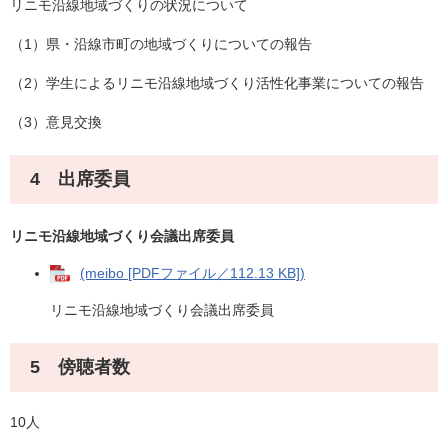
リニモ沿線地域づくりの状況について
（1）県・沿線市町の地域づくりについての報告
（2）学生によるリニモ沿線地域づくり活性化事業についての報告
（3）意見交換
4 出席委員
リニモ沿線地域づくり会議出席委員
(meibo [PDFファイル／112.13 KB])
リニモ沿線地域づくり会議出席委員
5 傍聴者数
10人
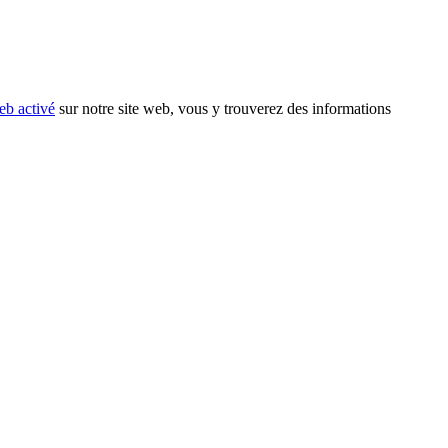
eb activé
sur notre site web, vous y trouverez des informations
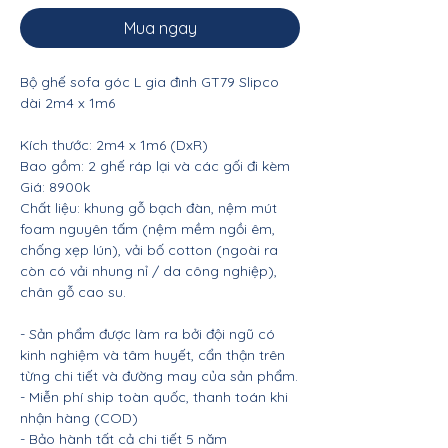
Mua ngay
Bộ ghế sofa góc L gia đình GT79 Slipco
dài 2m4 x 1m6
Kích thước: 2m4 x 1m6 (DxR)
Bao gồm: 2 ghế ráp lại và các gối đi kèm
Giá: 8900k
Chất liệu: khung gỗ bạch đàn, nệm mút
foam nguyên tấm (nệm mềm ngồi êm,
chống xẹp lún), vải bố cotton (ngoài ra
còn có vải nhung nỉ / da công nghiệp),
chân gỗ cao su.
- Sản phẩm được làm ra bởi đội ngũ có
kinh nghiệm và tâm huyết, cẩn thận trên
từng chi tiết và đường may của sản phẩm.
- Miễn phí ship toàn quốc, thanh toán khi
nhận hàng (COD)
- Bảo hành tất cả chi tiết 5 năm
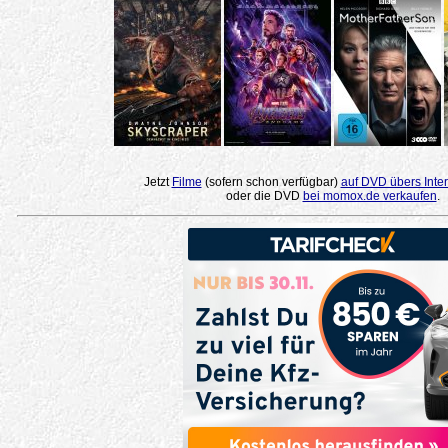
Jetzt
Filme
(sofern schon verfügbar)
auf DVD übers Inter
oder die DVD
bei momox.de verkaufen
.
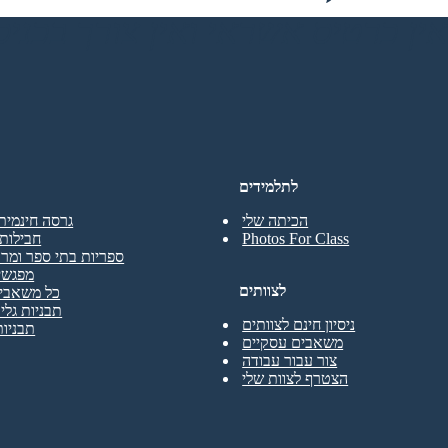
לתלמידים
הכיתה שלי
גרסה חינמית
Photos For Class
חבילות 
ספריות בתי ספר ומרכ
מפגשי
לצוותים
כל משאבי 
תבניות גליו
ניסיון חינם לצוותים
תבניות
משאבים עסקיים
צור עבור עבודה
הצטרף לצוות שלי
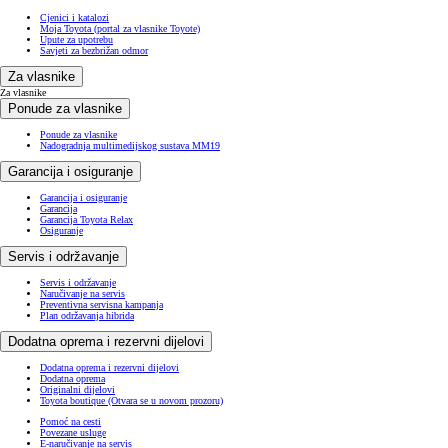
Cjenici i katalozi
Moja Toyota (portal za vlasnike Toyote)
Upute za upotrebu
Savjeti za bezbrižan odmor
Za vlasnike
Za vlasnike
Ponude za vlasnike
Ponude za vlasnike
Nadogradnja multimedijskog sustava MM19
Garancija i osiguranje
Garancija i osiguranje
Garancija
Garancija Toyota Relax
Osiguranje
Servis i održavanje
Servis i održavanje
Naručivanje na servis
Preventivna servisna kampanja
Plan održavanja hibrida
Dodatna oprema i rezervni dijelovi
Dodatna oprema i rezervni dijelovi
Dodatna oprema
Originalni dijelovi
Toyota boutique
(Otvara se u novom prozoru)
Pomoć na cesti
Povezane usluge
E-naručivanje na servis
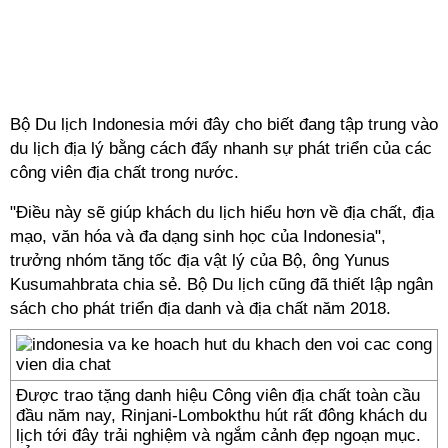
Bộ Du lịch Indonesia mới đây cho biết đang tập trung vào
du lịch địa lý bằng cách đẩy nhanh sự phát triển của các
công viên địa chất trong nước.
"Điều này sẽ giúp khách du lịch hiểu hơn về địa chất, địa
mạo, văn hóa và đa dạng sinh học của Indonesia",
trưởng nhóm tăng tốc địa vật lý của Bộ, ông Yunus
Kusumahbrata chia sẻ. Bộ Du lịch cũng đã thiết lập ngân
sách cho phát triển địa danh và địa chất năm 2018.
Được trao tặng danh hiệu Công viên địa chất toàn cầu
đầu năm nay, Rinjani-Lombokthu hút rất đông khách du
lịch tới đây trải nghiệm và ngắm cảnh đẹp ngoạn mục.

● What the exercise asks: Repeat the lines of the listing above verbatim, beginning at its first line and ending at the line containing "foam nguyên tấm", which is included. Omit pictures.

● Final answer:
リニモ沿線地域づくりの状況について
（1）県・沿線市町の地域づくりについての報告
（2）学生によるリニモ沿線地域づくり活性化事業についての報告
（3）意見交換
4 出席委員
リニモ沿線地域づくり会議出席委員
(meibo [PDFファイル／112.13 KB])
リニモ沿線地域づくり会議出席委員
5 傍聴者数
10人
eb activé
sur notre site web, vous y trouverez des informations
Mua ngay
Bộ ghế sofa góc L gia đình GT79 Slipco
dài 2m4 x 1m6
Kích thước: 2m4 x 1m6 (DxR)
Bao gồm: 2 ghế ráp lại và các gối đi kèm
Giá: 8900k
Chất liệu: khung gỗ bạch đàn, nệm mút
foam nguyên tấm (nệm mềm ngồi êm,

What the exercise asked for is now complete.